Pension relief for businesses awaits Bush's OK
By JIM ABRAMS – December 12, 2008
WASHINGTON (AP) — In one of its final acts of the year, Congress on Thursday
relieved businesses of paying billions of dollars in required contributions to
their pension plans in the coming year. Companies say they need the cash to stay
afloat in a worsening recession.
The legislation has been a priority of business groups, which contend some
companies will have to freeze pension plans, lay off workers or even go bankrupt
without the relief.
A voice vote in the Senate sent the measure to President George W. Bush. The
House approved the bill late Wednesday.
Many businesses with defined-benefit plans have absorbed a double blow:
abiding by a 2006 law that they fully fund their plans and seeing the value of
the plans eroded by declines in the markets where the pension funds are
invested.
Senate Finance Committee Chairman Max Baucus, D-Mont., one of the authors of
the 2006 law, said he and most other senators "agree that those contributions
should be postponed or later modified in order to keep companies viable, to
allow companies to meet payrolls in these difficult times and prevent them from
having to freeze their benefits."
The legislation also gives a break to some older people who, at 70 1/2, are
required by law to draw down savings from their now-depleted individual
retirement accounts and 401(k) retirement funds.
The measure does not erase funding obligations, but does adjust some payment
schedules set up in the 2006 law, in light of the economic downturn.
It is "an important first step to preventing a crisis next year as plan
sponsors face potentially billions of dollars in funding requirements and plan
participants face benefit limitations as a result of the extraordinary economic
downturn," said Mark Ugoretz, president of the ERISA Industry Committee, which
represents the retirement and health plans of the nation's largest
employers.
"The drop in the value of pension plan assets coupled with the current credit
crunch has placed plan sponsors in an untenable position," business groups,
including the U.S. Chamber of Commerce, the Business Roundtable and the National
Association of Manufacturers, wrote lawmakers.
The American Benefits Council cited a recent study by the Center for
Retirement Research at Boston College that said equities held by private
defined-benefit plans lost about $900 billion in the 12-month period ending Oct.
9, and that the total contribution employers will be required to make to their
plans in 2009 could almost triple, from just over $50 billion to almost $150
billion.
The crisis comes as many companies are eliminating traditional
defined-benefit pension plans in favor of defined-contribution plans such as
401(k)s.
The legislation allows pension plans to stretch out unexpected asset losses
over 24 months in order to soften the effects of 2008 plan declines, and eases
the transition to new funding rules under which plans must be 92 percent funded
in 2008 and 94 percent in 2009.

(Dataset excerpts)
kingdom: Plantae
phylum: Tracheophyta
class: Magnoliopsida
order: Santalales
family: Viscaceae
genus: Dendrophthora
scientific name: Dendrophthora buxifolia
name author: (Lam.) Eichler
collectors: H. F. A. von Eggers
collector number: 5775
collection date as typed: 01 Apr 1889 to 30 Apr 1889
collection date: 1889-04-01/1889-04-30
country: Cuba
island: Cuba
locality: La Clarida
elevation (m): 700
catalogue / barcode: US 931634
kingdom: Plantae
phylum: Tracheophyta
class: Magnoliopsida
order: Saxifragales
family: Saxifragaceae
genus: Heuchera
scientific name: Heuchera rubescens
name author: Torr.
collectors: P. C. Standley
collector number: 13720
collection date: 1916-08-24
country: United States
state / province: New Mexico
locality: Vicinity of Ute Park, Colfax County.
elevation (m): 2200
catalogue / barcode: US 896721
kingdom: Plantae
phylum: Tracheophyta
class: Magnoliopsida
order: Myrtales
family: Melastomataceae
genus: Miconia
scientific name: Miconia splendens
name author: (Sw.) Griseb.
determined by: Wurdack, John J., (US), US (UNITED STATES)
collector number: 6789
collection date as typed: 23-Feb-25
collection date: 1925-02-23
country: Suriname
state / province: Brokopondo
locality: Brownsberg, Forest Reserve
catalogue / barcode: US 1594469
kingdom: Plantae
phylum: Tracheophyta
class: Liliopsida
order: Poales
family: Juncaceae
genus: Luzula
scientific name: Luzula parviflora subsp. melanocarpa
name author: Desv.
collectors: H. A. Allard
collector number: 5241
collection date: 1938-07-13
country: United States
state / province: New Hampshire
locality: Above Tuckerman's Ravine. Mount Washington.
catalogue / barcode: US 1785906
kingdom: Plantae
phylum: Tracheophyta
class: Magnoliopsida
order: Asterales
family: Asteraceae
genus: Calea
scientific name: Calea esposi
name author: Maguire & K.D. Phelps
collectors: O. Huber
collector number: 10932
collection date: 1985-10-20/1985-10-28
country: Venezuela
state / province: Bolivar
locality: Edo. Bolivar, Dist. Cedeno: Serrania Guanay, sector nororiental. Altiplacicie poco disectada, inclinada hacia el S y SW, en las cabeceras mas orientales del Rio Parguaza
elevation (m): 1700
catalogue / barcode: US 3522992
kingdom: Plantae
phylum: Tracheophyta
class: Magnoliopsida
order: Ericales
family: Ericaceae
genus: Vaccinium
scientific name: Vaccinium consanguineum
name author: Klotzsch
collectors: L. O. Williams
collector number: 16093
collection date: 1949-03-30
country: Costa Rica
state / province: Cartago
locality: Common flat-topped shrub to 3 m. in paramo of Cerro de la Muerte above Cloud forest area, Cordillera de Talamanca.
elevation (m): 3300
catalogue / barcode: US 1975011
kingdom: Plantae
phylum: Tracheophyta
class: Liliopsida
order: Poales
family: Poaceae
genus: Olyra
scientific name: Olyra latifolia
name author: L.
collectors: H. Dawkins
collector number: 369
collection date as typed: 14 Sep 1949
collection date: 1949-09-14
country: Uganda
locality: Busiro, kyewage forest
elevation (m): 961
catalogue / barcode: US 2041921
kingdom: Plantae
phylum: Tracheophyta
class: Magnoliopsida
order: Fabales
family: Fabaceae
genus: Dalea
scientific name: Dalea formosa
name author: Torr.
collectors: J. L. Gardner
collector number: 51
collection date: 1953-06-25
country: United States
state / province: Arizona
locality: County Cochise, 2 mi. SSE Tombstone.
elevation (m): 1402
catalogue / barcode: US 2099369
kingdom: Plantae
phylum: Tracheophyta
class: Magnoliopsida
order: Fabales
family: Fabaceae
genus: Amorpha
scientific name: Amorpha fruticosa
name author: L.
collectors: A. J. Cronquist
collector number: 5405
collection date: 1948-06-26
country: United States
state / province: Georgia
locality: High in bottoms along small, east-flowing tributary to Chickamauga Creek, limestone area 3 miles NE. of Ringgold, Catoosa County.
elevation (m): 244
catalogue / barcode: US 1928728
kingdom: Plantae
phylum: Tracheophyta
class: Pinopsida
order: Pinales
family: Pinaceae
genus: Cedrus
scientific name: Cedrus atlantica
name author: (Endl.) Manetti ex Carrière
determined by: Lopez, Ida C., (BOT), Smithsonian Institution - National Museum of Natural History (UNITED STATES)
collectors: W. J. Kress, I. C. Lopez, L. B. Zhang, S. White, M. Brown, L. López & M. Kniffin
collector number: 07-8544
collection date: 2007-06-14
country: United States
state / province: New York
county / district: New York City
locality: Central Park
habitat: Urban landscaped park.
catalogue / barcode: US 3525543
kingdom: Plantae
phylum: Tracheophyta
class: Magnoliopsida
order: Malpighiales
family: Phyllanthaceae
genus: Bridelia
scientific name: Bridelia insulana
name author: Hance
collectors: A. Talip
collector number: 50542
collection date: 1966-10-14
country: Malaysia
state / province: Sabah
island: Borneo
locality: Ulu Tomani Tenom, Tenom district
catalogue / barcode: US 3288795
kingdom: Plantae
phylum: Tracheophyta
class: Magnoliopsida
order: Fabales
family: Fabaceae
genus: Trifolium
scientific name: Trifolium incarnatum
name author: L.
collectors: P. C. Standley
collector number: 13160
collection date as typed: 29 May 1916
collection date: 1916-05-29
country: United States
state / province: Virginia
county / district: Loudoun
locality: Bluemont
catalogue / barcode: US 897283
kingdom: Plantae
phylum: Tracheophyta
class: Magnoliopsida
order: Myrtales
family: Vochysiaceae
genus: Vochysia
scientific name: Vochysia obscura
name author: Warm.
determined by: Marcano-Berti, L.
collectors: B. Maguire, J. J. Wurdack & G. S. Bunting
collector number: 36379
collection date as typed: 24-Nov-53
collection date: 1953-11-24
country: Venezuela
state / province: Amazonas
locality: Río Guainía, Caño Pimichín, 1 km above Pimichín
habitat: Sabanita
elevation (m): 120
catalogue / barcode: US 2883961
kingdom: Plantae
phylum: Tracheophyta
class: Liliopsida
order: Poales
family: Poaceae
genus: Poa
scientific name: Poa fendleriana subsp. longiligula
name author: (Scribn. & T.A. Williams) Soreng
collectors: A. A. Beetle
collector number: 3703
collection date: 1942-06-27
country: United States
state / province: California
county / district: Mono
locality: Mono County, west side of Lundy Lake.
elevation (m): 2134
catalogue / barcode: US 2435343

▶ **WRITTEN REQUEST**:
Output, word for word, the part of the pension article that begins at the words "The legislation also" and stops after "401(k) retirement funds.". The listing has no role in the work at hand.

▶ **SOLVED PROBLEM**:
The legislation also gives a break to some older people who, at 70 1/2, are
required by law to draw down savings from their now-depleted individual
retirement accounts and 401(k) retirement funds.